## AIM OF THE EXERCISE
Every line holding "necessary" should be copied from the records below.

## ENTRIES SUPPLIED
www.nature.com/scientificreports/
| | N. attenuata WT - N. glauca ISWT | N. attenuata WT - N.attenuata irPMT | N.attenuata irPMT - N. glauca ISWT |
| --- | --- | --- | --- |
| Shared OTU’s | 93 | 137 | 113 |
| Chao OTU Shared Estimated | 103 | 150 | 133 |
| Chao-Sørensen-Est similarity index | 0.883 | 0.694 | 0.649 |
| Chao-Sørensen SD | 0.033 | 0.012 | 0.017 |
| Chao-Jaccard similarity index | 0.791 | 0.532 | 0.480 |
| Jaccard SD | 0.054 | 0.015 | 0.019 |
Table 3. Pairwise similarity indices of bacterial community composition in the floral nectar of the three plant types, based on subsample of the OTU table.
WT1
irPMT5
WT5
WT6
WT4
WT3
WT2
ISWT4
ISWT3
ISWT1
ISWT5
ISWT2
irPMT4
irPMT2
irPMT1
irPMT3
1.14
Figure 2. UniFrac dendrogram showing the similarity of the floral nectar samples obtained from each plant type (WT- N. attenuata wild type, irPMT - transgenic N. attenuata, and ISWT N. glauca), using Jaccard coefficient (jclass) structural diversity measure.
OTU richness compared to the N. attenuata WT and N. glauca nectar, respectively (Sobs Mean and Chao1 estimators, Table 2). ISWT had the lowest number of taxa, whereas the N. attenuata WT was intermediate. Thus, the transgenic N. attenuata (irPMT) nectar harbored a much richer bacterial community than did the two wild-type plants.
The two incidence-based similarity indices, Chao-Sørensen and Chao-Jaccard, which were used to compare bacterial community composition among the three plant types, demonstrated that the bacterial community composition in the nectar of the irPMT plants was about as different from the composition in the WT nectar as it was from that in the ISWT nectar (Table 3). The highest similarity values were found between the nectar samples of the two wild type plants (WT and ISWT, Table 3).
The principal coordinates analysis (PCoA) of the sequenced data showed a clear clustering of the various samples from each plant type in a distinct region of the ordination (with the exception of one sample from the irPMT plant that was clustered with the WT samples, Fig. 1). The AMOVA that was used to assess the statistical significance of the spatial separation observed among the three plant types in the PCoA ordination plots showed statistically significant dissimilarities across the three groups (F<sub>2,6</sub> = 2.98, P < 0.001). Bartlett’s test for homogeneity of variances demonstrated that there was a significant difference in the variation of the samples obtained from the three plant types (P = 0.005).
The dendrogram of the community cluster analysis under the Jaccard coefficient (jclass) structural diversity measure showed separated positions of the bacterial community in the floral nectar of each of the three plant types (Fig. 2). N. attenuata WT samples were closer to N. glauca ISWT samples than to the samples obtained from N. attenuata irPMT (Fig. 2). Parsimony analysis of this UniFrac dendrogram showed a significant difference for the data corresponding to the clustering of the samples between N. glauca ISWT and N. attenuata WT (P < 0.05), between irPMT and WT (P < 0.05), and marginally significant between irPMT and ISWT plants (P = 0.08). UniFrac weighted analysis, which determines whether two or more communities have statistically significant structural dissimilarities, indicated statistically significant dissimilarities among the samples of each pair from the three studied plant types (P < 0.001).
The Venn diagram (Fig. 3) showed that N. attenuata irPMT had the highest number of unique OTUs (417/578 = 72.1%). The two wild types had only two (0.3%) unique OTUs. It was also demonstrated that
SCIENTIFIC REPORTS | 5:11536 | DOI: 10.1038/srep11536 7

* * *

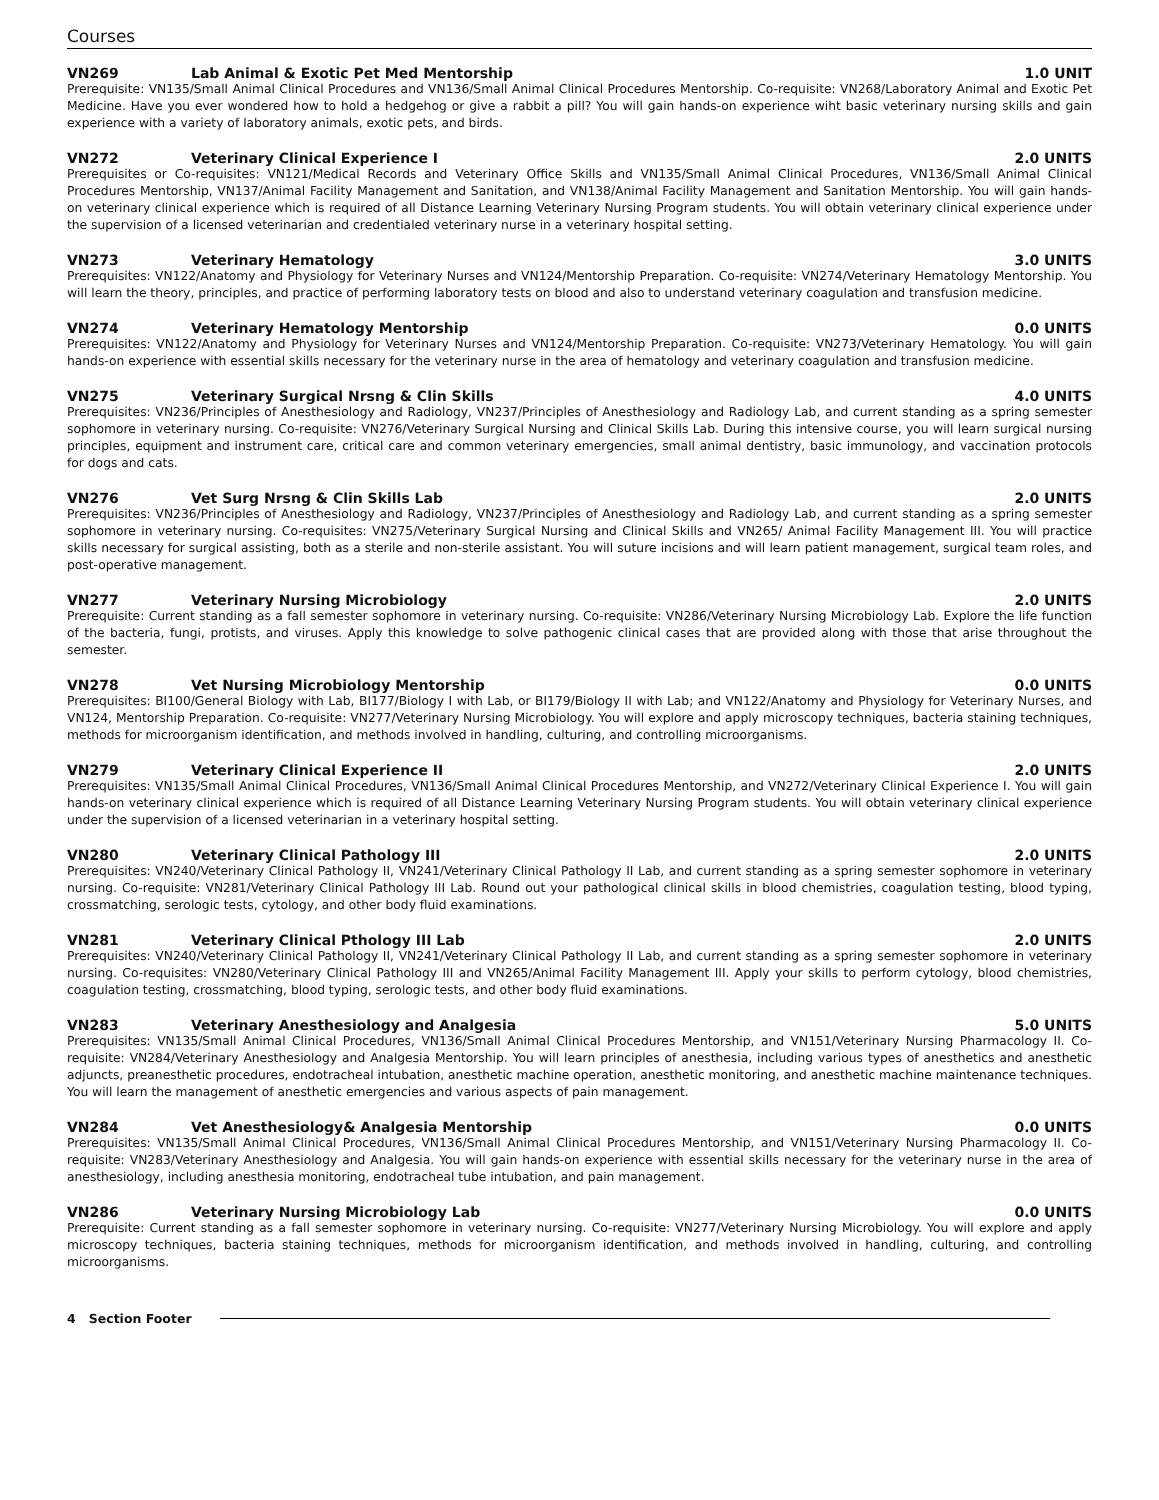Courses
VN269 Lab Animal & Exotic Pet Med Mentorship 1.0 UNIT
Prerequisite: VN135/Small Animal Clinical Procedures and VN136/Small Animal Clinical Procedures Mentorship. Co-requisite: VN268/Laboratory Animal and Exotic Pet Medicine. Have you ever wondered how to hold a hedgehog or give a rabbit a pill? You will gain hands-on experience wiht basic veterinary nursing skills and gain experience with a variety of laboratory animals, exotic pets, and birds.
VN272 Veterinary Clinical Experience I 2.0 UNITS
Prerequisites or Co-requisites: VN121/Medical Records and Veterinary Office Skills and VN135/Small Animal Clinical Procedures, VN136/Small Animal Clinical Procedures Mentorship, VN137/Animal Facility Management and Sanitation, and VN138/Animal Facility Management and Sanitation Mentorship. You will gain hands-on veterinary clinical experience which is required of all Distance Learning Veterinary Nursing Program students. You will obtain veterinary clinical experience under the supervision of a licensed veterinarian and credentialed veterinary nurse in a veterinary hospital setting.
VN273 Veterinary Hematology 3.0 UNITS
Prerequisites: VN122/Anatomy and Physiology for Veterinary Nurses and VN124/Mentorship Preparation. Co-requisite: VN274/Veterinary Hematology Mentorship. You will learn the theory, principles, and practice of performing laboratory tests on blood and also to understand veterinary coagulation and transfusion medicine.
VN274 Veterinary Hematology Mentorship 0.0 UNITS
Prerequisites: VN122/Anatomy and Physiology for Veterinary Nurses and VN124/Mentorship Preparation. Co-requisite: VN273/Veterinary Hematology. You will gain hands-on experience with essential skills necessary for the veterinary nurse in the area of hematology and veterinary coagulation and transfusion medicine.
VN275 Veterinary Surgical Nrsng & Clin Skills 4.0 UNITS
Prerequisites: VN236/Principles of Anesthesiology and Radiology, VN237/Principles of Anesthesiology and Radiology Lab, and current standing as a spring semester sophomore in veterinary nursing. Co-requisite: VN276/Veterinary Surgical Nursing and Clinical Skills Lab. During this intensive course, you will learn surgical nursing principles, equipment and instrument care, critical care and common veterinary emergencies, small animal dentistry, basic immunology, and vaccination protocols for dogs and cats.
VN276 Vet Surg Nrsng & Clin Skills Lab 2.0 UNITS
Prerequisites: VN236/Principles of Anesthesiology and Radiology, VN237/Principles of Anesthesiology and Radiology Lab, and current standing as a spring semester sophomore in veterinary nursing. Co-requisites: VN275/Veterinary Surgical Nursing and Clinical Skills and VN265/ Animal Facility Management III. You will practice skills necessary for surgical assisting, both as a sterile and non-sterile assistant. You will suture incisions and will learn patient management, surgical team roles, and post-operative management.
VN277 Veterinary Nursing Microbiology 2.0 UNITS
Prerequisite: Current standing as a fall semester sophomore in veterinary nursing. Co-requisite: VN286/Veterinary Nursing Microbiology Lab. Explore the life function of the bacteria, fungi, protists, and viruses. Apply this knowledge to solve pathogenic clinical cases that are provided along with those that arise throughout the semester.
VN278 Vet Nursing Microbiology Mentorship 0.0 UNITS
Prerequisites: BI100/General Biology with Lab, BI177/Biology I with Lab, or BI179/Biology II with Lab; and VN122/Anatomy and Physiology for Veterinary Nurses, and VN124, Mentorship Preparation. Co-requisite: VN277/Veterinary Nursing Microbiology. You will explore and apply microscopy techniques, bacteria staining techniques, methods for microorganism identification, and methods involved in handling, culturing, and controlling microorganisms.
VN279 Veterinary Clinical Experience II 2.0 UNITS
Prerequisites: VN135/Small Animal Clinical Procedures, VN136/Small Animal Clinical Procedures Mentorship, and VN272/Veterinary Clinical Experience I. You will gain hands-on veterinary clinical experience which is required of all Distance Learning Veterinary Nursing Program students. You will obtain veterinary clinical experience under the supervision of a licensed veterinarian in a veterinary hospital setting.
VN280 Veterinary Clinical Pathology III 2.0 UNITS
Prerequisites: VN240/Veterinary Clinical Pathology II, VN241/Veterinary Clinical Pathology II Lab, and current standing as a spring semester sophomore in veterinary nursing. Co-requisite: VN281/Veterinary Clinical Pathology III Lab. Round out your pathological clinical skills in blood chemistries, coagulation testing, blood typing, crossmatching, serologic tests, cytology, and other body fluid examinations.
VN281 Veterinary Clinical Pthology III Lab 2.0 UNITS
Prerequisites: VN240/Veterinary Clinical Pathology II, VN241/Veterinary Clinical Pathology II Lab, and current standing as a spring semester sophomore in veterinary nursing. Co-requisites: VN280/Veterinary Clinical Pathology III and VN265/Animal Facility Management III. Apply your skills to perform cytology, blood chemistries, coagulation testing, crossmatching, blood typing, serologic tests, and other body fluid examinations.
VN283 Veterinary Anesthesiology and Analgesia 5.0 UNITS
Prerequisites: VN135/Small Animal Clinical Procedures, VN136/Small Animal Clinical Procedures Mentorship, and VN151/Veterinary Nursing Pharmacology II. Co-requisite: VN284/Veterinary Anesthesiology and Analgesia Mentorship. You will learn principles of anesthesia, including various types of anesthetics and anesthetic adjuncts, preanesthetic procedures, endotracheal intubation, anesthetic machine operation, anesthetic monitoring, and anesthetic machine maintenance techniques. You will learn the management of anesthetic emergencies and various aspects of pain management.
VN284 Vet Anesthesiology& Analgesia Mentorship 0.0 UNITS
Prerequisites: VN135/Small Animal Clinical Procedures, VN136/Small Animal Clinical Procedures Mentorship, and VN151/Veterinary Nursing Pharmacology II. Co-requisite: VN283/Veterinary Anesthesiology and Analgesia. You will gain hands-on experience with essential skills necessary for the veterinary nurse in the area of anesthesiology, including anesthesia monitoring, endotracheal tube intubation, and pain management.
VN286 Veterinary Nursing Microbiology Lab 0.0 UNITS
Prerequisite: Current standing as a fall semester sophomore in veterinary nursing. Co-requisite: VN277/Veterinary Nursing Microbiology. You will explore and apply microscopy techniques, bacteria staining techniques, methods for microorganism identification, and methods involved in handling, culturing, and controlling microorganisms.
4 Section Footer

## EXERCISE ANSWER
Prerequisites: VN122/Anatomy and Physiology for Veterinary Nurses and VN124/Mentorship Preparation. Co-requisite: VN273/Veterinary Hematology. You will gain hands-on experience with essential skills necessary for the veterinary nurse in the area of hematology and veterinary coagulation and transfusion medicine.
Prerequisites: VN236/Principles of Anesthesiology and Radiology, VN237/Principles of Anesthesiology and Radiology Lab, and current standing as a spring semester sophomore in veterinary nursing. Co-requisites: VN275/Veterinary Surgical Nursing and Clinical Skills and VN265/ Animal Facility Management III. You will practice skills necessary for surgical assisting, both as a sterile and non-sterile assistant. You will suture incisions and will learn patient management, surgical team roles, and post-operative management.
Prerequisites: VN135/Small Animal Clinical Procedures, VN136/Small Animal Clinical Procedures Mentorship, and VN151/Veterinary Nursing Pharmacology II. Co-requisite: VN283/Veterinary Anesthesiology and Analgesia. You will gain hands-on experience with essential skills necessary for the veterinary nurse in the area of anesthesiology, including anesthesia monitoring, endotracheal tube intubation, and pain management.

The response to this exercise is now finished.